FAU's emergency medicine residency program was approved in 2016 for a total of 18 positions, with the first class of six residents who matched in 2017. Resident rotations in the program include emergency medicine, trauma, medical ICU, surgical ICU, pediatric ICU, and anesthesia.

Since 2017, FAU was approved for a 4-year psychiatry residency program, a 4-year neurology residency program, and a 3-year cardiology fellowship program. All programs welcomed their first classes on July 1, 2018.
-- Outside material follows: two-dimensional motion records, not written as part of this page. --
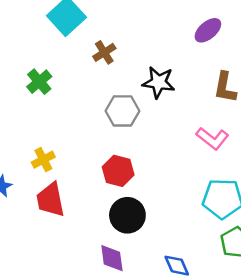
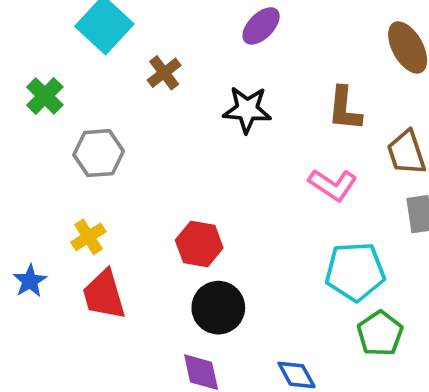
purple ellipse: (208, 30) -> (261, 26), moved
green cross: (39, 82) -> (45, 96), moved
gray hexagon: (122, 111) -> (99, 153), moved

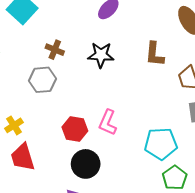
brown cross: (164, 73) -> (55, 50), moved, turned -30
gray hexagon: (99, 153) -> (42, 80), moved
pink L-shape: (333, 185) -> (108, 122), moved, turned 80

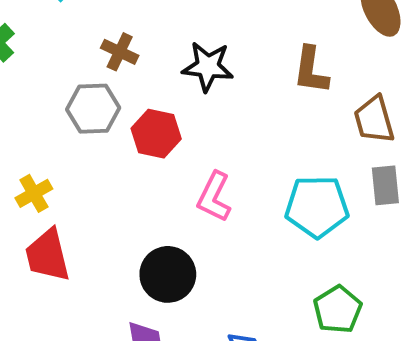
red hexagon: (75, 129) -> (156, 134), moved
cyan pentagon: (161, 144) -> (317, 207), moved

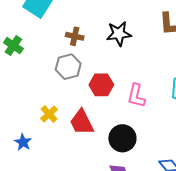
red hexagon: (156, 134) -> (101, 85), moved
red trapezoid: (48, 255) -> (82, 122), moved

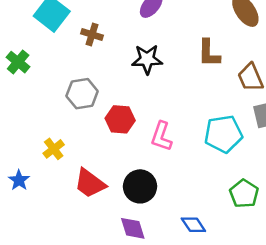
brown cross: (75, 36) -> (92, 34), moved
red trapezoid: (82, 122) -> (90, 183), moved, turned -32

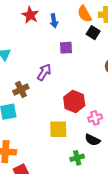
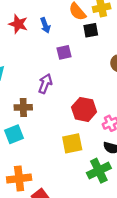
black square: (93, 33) -> (91, 30), turned -32
brown cross: (21, 90) -> (23, 107), turned 35
green cross: (77, 158) -> (99, 171), size x1.5

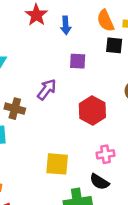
red hexagon: (84, 109) -> (92, 110), moved

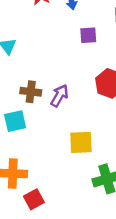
purple arrow: (47, 89) -> (59, 96), moved

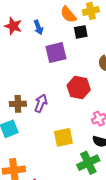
purple square: (88, 35) -> (56, 53), size x1.5

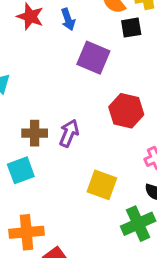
purple square: (56, 53) -> (93, 58), turned 35
yellow square: (63, 137) -> (102, 185), turned 30

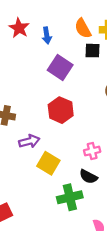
red hexagon: (126, 111) -> (61, 110), moved
purple arrow: (69, 133) -> (29, 141), moved, turned 42

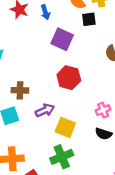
green cross: (70, 197) -> (62, 157), moved

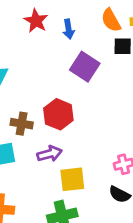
red hexagon: (69, 78) -> (58, 114), moved
yellow square: (65, 127) -> (72, 179), turned -36

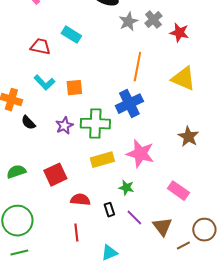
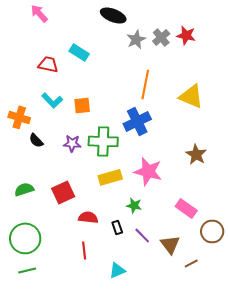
red star: (179, 33) -> (186, 35), moved
purple star: (64, 126) -> (72, 143), turned 30
brown circle: (204, 230) -> (212, 231), moved

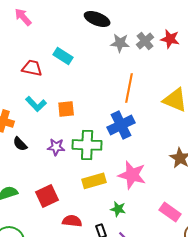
gray star: (136, 39) -> (120, 43), turned 30

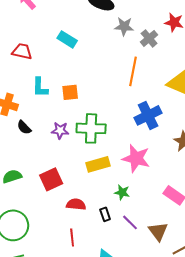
gray cross: (145, 41) -> (149, 38), moved
red trapezoid: (32, 68) -> (22, 51), moved
cyan L-shape: (36, 104) -> (40, 87), turned 45
blue cross: (121, 125) -> (148, 115), moved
University Sponsored Residency and Fellowship Programs
| Residencies | Fellowships |
|---|---|
| Internal Medicine | Cardiovascular Disease |
| General Surgery | Geriatric Medicine |
| Emergency Medicine | Hospice and Palliative Medicine |
| Neurology | Vascular Surgery |
| Psychiatry | Pulmonary Critical Care Medicine |
|  | Emergency Medical Services |

The college also hosts multiple graduate degree programs, including thesis and non-thesis MS programs in Biomedical Science, a PhD track in Integrated Biomedical Science, and an MD/PhD program with The Scripps Research Institute in Jupiter, Florida. There is also a newly established MD/MBA program with the FAU College of Business which lets you complete your MD and MBA in 4 years.